3. Download your pictures from Facebook. If there comes a time when you decide you need to quickly self-deport from the platform, you don’t want to lose all those memories.

4. Start to use different identities to log-in to Facebook and your other social media platforms. Lots of millennial already do this on Instagram. It’s a thing, and it’s easy to do.

5. Facebook is addictive. Are you on it because you’re engaged in meaningful activity, or because you’re seeking that little dopamine hit when somebody “hearts” your selfie? If you feel you might have a problem, start to wean yourself. Try putting the icon on the second page of your smartphone screen, and turn off your notifications.

6. In the digital world, if something is free, it means your data is probably being harvested. If you can pay for a service that doesn’t require your personal information as the trade, that might be preferable.

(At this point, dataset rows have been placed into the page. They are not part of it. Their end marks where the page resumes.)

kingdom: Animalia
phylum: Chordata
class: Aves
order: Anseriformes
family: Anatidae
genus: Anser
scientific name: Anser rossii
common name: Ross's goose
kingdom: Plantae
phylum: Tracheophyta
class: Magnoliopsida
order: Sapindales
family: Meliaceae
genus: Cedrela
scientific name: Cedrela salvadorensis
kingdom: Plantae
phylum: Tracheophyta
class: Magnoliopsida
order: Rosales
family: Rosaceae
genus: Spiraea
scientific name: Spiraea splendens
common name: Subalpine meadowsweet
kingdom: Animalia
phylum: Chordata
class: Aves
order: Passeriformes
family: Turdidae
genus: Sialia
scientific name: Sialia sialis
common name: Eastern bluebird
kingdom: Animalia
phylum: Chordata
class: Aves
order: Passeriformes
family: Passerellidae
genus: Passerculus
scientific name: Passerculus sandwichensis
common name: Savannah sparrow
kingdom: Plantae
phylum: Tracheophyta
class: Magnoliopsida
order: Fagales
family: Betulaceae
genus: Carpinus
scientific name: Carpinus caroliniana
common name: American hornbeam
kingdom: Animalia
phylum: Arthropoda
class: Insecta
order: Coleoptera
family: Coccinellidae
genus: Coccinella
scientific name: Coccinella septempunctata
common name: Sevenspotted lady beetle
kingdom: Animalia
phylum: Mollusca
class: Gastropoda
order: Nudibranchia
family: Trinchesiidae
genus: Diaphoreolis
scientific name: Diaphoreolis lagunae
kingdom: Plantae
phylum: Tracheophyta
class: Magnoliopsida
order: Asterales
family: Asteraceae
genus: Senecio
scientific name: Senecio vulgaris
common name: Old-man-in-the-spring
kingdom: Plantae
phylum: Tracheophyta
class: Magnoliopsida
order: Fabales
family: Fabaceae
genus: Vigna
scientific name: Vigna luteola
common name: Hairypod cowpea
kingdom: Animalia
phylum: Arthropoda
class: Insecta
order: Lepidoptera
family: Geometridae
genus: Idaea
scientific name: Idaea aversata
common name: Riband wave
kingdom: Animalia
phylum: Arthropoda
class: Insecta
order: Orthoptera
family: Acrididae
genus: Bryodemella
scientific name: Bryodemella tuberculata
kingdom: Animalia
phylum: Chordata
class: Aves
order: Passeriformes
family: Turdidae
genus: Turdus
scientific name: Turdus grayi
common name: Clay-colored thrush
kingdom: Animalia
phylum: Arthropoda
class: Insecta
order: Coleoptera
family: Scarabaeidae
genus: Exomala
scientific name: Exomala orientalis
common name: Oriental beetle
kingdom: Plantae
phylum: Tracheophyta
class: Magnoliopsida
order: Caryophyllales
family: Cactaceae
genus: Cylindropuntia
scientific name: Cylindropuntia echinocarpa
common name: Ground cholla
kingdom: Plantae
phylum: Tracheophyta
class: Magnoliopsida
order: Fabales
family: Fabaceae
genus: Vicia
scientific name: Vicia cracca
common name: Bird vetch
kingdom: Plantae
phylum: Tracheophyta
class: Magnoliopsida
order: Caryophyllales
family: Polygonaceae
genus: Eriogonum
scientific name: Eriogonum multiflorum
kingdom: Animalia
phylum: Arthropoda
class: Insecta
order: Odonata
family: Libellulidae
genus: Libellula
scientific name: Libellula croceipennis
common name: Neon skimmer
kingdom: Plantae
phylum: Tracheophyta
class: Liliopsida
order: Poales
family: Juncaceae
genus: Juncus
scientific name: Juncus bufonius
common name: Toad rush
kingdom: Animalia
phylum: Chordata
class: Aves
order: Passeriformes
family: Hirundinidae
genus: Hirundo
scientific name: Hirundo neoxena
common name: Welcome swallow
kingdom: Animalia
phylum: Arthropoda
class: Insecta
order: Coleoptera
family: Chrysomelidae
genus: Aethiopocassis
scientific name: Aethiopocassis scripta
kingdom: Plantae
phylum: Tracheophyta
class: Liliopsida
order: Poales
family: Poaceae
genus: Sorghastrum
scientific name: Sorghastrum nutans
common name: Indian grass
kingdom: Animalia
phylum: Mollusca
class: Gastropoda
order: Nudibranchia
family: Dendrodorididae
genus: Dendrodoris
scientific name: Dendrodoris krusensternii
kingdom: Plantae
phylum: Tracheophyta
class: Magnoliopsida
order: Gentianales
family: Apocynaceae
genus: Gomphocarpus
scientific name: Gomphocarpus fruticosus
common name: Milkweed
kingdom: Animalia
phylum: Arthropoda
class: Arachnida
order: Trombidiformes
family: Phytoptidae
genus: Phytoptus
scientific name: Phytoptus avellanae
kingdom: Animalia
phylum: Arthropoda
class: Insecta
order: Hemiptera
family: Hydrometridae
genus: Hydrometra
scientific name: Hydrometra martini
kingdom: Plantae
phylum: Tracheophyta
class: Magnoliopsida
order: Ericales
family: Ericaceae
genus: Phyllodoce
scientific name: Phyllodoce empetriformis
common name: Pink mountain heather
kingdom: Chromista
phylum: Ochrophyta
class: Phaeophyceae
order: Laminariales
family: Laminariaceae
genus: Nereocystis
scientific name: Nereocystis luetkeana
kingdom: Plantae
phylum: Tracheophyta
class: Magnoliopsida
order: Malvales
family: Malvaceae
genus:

7. Stop taking those “fun” quizzes on social media platforms. They are mostly scams to steal your personal information. They not only impact you, but they can open access to all your friends. Plus, do you really need to know which Norse god you are?

This week in Washington, Mark Zuckerberg is unlikely to say is that the Internet isn’t safe, and that its stewards can’t be trusted.

In the end, we don’t need hollow promises from tech titans that they care about privacy. And we don’t need legislation attempting to require the impossible. We especially don’t need to be told to opt out of a digital world that is an essential part of our culture, community and commerce.

What we do need is to be allowed to opt in – to take full ownership and management responsibility over our own information and online identities.

Hopefully, in the course of this week’s hearings – in questions from lawmakers and in Zuckerberg’s answers – and in the weeks and months to follow, we can see private and public sector momentum to deliver back control over privacy and personal information to the individual.

That is where this control rightly and necessarily belongs.

Steve Shillingford is a digital privacy and cybersecurity expert, and is founder and CEO of Anonyome Labs.